А вот шествовал и великий канцлер, казначей Амируцес со своими сыновьями Александром и Василием, крестником кардинала Бессариона, чье послание в конце концов стоило Юлиусу в Константинополе куда больших неприятностей, чем те, которых ему удалось избежать во Флоренции. Неподалеку ехала Виоланта Наксосская в сопровождении неизменного архимандрита Диадохоса. И канцлер, и принцесса хорошо знали Дориа, но вели дела и с компанией Шаретти. Амируцес был в числе лиц, наиболее приближенных к императору ? его личный мудрец, философ, посредник во всех делах, арбитр вкуса и торговец. Ко всем, кто ниже его по рангу, Амируцес обращался с небрежной снисходительностью профессора по отношению к невеждам, услужающим ему. Разумеется, при императоре он держал себя совсем иначе. Когда его спрашивали об этом, Николас никогда не мог толком припомнить, о чем говорили между собой Амируцес и басилевс. Лишь однажды он позволил себе реплику:
? Он человек, который любит удовольствия.
? А бани? ? поинтересовался Тоби.
Но Николас рассмеялся и покачал головой:
? Слишком опасная забава. Шапка может сбиться набок…
Так проходили мимо все эти утонченные создания. Старший конюший и пансебастос, протоспафариос, протонотариос, великий вестариос, кандидаты со своими жезлами, капитан дворцовой стражи, друнгариос и архонты незримого флота, которым все же удалось лишить оснастки парусник Дориа, ? и все благодаря усилиям Николаса. Придворные дамы и евнухи императрицы. Великолепные символы… И даже не совсем пустые, ибо в Византии, в Константинополе еще восемь лет назад люди, подобные им, занимали то же место. «Услышь нас, о Господи, взываем к Тебе. Услышь нас, Господи», ? полился ритуальный гимн. «Даруй долгую жизнь императору, да воцарится он. Мир ждет его, законы ждут его, дворец ожидает его. Наша общая слава, да приидет Давид. Наше общее добро, да восславится он. Услышь нас, о Господи, взываем к Тебе».

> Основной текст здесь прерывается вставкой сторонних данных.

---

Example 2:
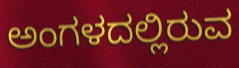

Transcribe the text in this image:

ಅಂಗಳದಲ್ಲಿರುವ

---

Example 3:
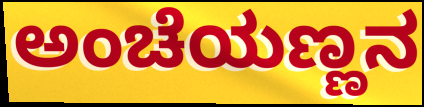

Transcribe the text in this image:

ಅಂಚೆಯಣ್ಣನ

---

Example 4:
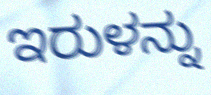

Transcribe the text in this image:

ಇರುಳನ್ನು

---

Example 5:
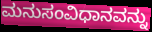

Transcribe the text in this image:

ಮನುಸಂವಿಧಾನವನ್ನು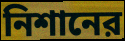
নিশানের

Защищенный Богом, в этом городе, символе рая, басилевс не мог пасть по-настоящему, как и Константинополь не мог быть воистину утрачен. Ведь паства и пастырь по-прежнему воссылали к небесам свой глас: «По воле твоей, Иисусе, стена да пребудет вовеки».

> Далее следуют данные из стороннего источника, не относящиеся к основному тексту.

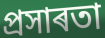
প্ৰসাৰতা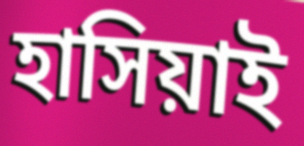
হাসিয়াই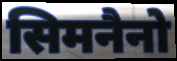
सिमनैनो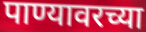
पाण्यावरच्याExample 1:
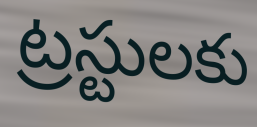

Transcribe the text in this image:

ట్రస్టులకు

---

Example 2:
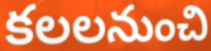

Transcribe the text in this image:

కలలనుంచి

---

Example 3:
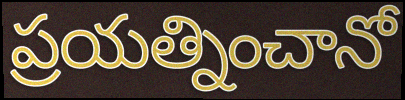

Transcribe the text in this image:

ప్రయత్నించానో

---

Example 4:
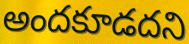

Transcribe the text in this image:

అందకూడదని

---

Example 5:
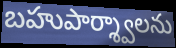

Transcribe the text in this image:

బహుపార్శ్వాలనుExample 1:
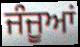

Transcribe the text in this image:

ਜੰਜੂਆਂ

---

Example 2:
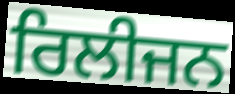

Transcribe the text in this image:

ਰਿਲੀਜਨ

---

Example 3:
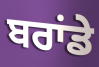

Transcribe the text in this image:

ਬਰਾਂਡੇ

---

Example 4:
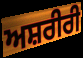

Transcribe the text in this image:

ਅਸ਼ਰੀਰੀ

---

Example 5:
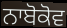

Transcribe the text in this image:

ਨਾਬੋਕੋਵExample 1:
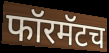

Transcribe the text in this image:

फॉरमॅटच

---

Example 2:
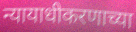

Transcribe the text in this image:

न्यायाधीकरणाच्या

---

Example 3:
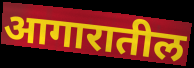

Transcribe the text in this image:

आगारातील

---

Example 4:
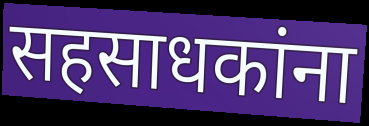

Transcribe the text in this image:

सहसाधकांना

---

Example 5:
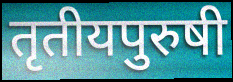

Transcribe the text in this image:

तृतीयपुरुषी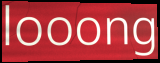
looong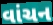
વાંચનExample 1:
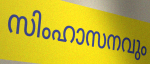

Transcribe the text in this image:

സിംഹാസനവും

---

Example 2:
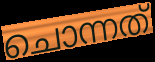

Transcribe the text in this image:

ചൊന്നത്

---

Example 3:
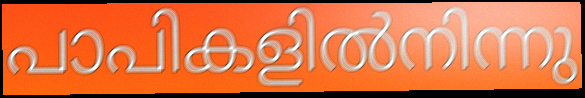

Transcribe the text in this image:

പാപികളിൽനിന്നു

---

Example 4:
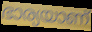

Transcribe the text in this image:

ഭാര്യയാണ്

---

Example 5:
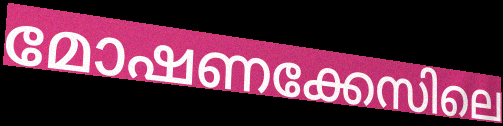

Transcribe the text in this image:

Корабли в бухте Золотой Рог все несли на себе стяги с изображениями Христа Пантократора и Матери Божьей, святого Георгия, святого Деметрия или святого Теодора Стратилатиса, ? святых, помогающих в битве.
Хотя, по словам Джона Легранта, куда больше пользы Константинополю принесли бы умелые моряки и строители. И потому шотландец вместо того, чтобы взывать к небесам с распятием в руках, подобно кроту, зарывался в землю в поисках вражеских подкопов.
? Ну, конечно, ? говорил он как-то Годскалку. ? Они молились пресвятой Одигитрии, Непобедимому Защитнику, Нерушимой Стене и Марии, Матери Божьей. Как мог пасть столь священный город?
И Годскалку было нечего ответить. Разве только что Константинополь ко времени своего падения успел позабыть, что любой деспотизм нуждается также в справедливости, и слишком сильно начал опираться на силы и обычаи Востока.
Но сейчас перед ними был Трапезунд, и молиться предстояло не кому иному, как святому Евгению.